» Written task
Copy out every one of the lines below word for word, with nothing changed.

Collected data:
BEGIN

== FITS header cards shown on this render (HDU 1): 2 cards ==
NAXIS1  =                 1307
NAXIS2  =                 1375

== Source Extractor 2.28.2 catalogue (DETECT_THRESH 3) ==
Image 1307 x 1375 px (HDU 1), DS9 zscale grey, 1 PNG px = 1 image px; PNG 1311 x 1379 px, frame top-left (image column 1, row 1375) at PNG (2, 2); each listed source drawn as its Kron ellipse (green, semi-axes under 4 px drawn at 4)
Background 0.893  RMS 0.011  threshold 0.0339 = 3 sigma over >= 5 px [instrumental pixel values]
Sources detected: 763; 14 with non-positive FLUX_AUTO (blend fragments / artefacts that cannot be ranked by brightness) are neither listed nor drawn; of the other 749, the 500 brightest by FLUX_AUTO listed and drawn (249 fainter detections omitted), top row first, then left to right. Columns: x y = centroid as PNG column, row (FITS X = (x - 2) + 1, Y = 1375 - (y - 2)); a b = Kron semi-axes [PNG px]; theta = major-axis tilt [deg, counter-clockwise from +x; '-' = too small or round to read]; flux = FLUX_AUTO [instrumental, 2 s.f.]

END

» Solution to the exercise
== FITS header cards shown on this render (HDU 1): 2 cards ==
NAXIS1  =                 1307
NAXIS2  =                 1375

== Source Extractor 2.28.2 catalogue (DETECT_THRESH 3) ==
Image 1307 x 1375 px (HDU 1), DS9 zscale grey, 1 PNG px = 1 image px; PNG 1311 x 1379 px, frame top-left (image column 1, row 1375) at PNG (2, 2); each listed source drawn as its Kron ellipse (green, semi-axes under 4 px drawn at 4)
Background 0.893  RMS 0.011  threshold 0.0339 = 3 sigma over >= 5 px [instrumental pixel values]
Sources detected: 763; 14 with non-positive FLUX_AUTO (blend fragments / artefacts that cannot be ranked by brightness) are neither listed nor drawn; of the other 749, the 500 brightest by FLUX_AUTO listed and drawn (249 fainter detections omitted), top row first, then left to right. Columns: x y = centroid as PNG column, row (FITS X = (x - 2) + 1, Y = 1375 - (y - 2)); a b = Kron semi-axes [PNG px]; theta = major-axis tilt [deg, counter-clockwise from +x; '-' = too small or round to read]; flux = FLUX_AUTO [instrumental, 2 s.f.]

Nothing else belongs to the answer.